Por Mair Pena Neto
A situação da greve da Polícia Militar da Bahia é extremamente
complexa e não permite juízos definitivos. Por um lado, não se pode
aceitar que policiais ajam como bando armado, demonstrando seu poder de
fogo, nem que usem crianças como escudos humanos para se precaver contra
uma possível invasão da Assembleia Legislativa, onde se concentram. Por
outro, não se pode ignorar suas reivindicações, seus baixos soldos, e
cercá-los como sequestradores, negando qualquer tipo de diálogo ou
futura anistia, parte de qualquer negociação razoável.

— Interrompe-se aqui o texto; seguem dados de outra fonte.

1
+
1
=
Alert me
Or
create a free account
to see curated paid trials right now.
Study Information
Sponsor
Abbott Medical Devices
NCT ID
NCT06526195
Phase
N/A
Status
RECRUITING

Nós já vimos esse filme aqui no Rio de Janeiro. Bombeiros em greve
tomaram um quartel da corporação, atitude também equivocada, e o
governador os chamou de bandidos. Depois, com o nível de organização dos
grevistas e com o apoio popular que conquistaram, o governador não só
fez passar uma anistia na assembleia estadual, como também a Câmara
Federal a aprovou.
Movimentos reivindicatórios levam a extremismos, e cabe às partes
mais sensatas, especialmente os governantes, isolá-los em busca de uma
situação pacífica. Assim como Cabral, o governador da Bahia, Jaques
Wagner, não se mostrou muito hábil no espocar da crise e reagiu com o
radicalismo oposto ao dos grevistas. Enviou tropas do Exército para
cercar a assembleia legislativa e fez discurso duro contra os policiais,
responsabilizando-os até por algumas mortes que vinham ocorrendo em
Salvador.
Tanto o governo baiano quanto o federal mencionaram a existência de
um modus operandi no movimento dos policiais no país, que incluiria
atentados e até assassinatos para atemorizar a população. Nenhuma
cartilha ou prova foi apresentada, o que se serviu para aumentar a
tensão. Pelo lado dos policiais, um ex-soldado, que atua em Brasília
pela votação da proposta de emenda constitucional que criaria um piso
nacional para a classe, também ajudou a botar lenha na fogueira, dizendo
que policiais não são trabalhadores quaisquer, pois portam armas.
Criminalizar o movimento dos policiais não parece a estratégia
adequada. Surpreende até que governos mais à esquerda, como o da Bahia e
o federal, recorram a esse tipo de atitude, repetindo o padrão de
comportamento da direita, que vemos constantemente em São Paulo.
O que os policiais pretendem é um aumento salarial. É uma
reivindicação legítima de toda categoria, mesmo que a forma de ação
pareça errada. Nos grandes centros urbanos, quase todo mundo reconhece
que os policiais militares ganham pouco diante dos riscos da função que
exercem. Este senso comum talvez tenha sido o que originou maior apoio
popular à greve dos bombeiros no Rio.
A greve na Bahia, que sucede as já ocorridas no Rio, Ceará e
Maranhão, revelam que a insatisfação é nacional e exige bem mais que
soluções locais. O momento seria o de debater o papel das polícias e sua
desmilitarização, que cria a situação anormal de impedi-las de se
organizarem e de se manifestarem, justamente por serem militares.
Diferentemente dos bombeiros, policiais militares não são vistos com
simpatia pela população, porque sempre agiram contra ela dentro de uma
lógica militar. A reestruturação da polícia e a mudança de seu caráter
não só contribuiria para a resolução de questões de classe, como a que
vemos agora, como poderia aproximá-la da população, conquistando o
respeito que desfruta em outros países, onde a morte de um policial é,
muitas vezes, motivo de comoção nacional.